Claire, a sophomore, is a trombone player in the concert band. “I was interested in it because it looked cool, and since my dad and my sister and my brother all play brass instruments, I wanted to play a brass instrument like they do, but something different,” she says.”

Claire is also involved in the marching band, not as a musician, but as a member of the color guard.

Like their brother, both girls started in band programs when they attended Middletown Elementary, graduating on to the Crosby Middle School program with Stivers.

“Middle school band was a lot of fun,” Camille says. “It gave me lots of opportunities to try new things, and to get better at French horn. Mr. Stivers was an amazing band director. He’s great at caring for students and teaching them.”
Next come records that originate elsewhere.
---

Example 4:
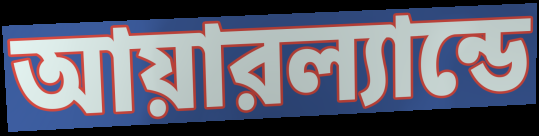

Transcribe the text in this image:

আয়ারল্যান্ডে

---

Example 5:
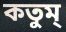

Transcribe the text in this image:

কতুম্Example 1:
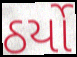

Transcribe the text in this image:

ઠર્યો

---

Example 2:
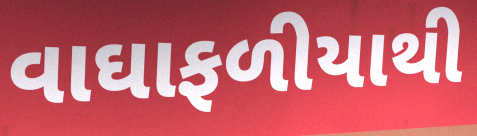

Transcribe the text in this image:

વાઘાફળીયાથી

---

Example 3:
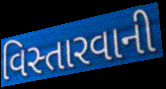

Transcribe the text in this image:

વિસ્તારવાની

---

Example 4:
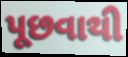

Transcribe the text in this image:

પૂછવાથી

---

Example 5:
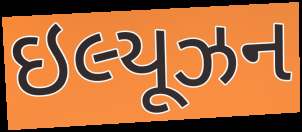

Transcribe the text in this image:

ઇલ્યૂઝન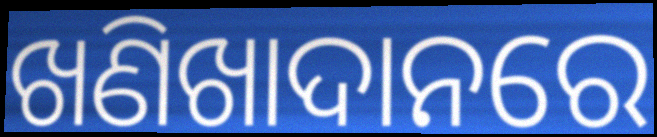
ଖଣିଖାଦାନରେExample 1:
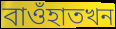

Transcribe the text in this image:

বাওঁহাতখন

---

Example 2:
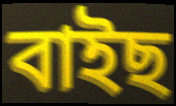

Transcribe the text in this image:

বাইছ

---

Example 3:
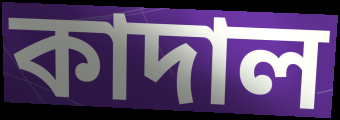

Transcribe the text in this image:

কাদাল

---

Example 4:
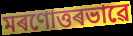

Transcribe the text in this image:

মৰণোত্তৰভাৱে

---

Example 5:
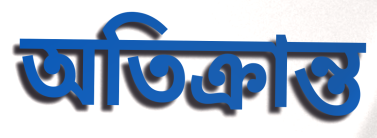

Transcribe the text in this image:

অতিক্ৰান্ত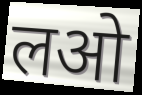
लओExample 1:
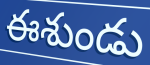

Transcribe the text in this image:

ఈశుండు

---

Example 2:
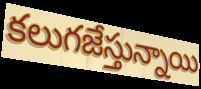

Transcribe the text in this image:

కలుగజేస్తున్నాయి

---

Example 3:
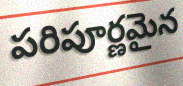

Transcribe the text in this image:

పరిపూర్ణమైన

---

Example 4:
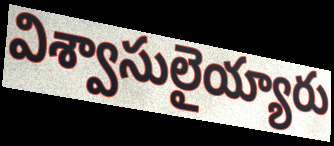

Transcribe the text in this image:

విశ్వాసులైయ్యారు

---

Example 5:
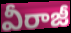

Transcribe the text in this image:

వీరాజీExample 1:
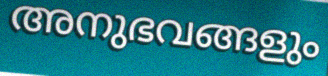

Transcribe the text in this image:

അനുഭവങ്ങളും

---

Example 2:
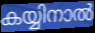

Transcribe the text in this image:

കയ്യിനാൽ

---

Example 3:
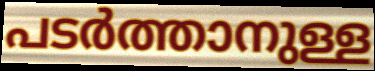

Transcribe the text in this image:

പടർത്താനുള്ള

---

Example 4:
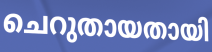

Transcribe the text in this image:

ചെറുതായതായി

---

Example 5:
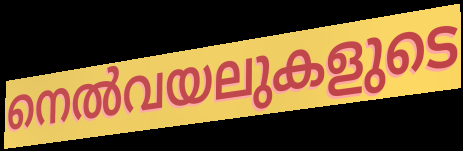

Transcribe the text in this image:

നെൽവയലുകളുടെ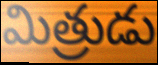
మిత్రుడు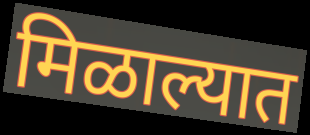
मिळाल्यात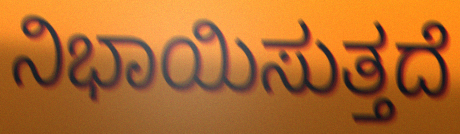
ನಿಭಾಯಿಸುತ್ತದೆ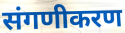
संगणीकरण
Claire agrees with her sister. “He was my favorite teacher at Crosby, and I had a really great experience doing band in middle school,” she says. “In seventh grade I had to do [nontraditional instruction] because of COVID. However, he still made it fun over Zoom.”

The girls have thoroughly enjoyed their time performing with the Eastern High bands.Musical families

“Marching band has always been a great experience,” Camille says. “The short season with the intense schedule makes everything so rewarding, and I’ve enjoyed it every year. I’ve also loved being in the symphonic and jazz band. The environment is very low-stress, and very focused on making music with everyone.”

Spencer and Jenny are pleased that their children have taken such a solid interest in music.

“I love it,” Jenny says. “Our kids grew up around music. We took them to concerts from the time they were sitting in strollers, and they’ve always heard it. It’s just something that’s always been around them, and it’s something that we share.”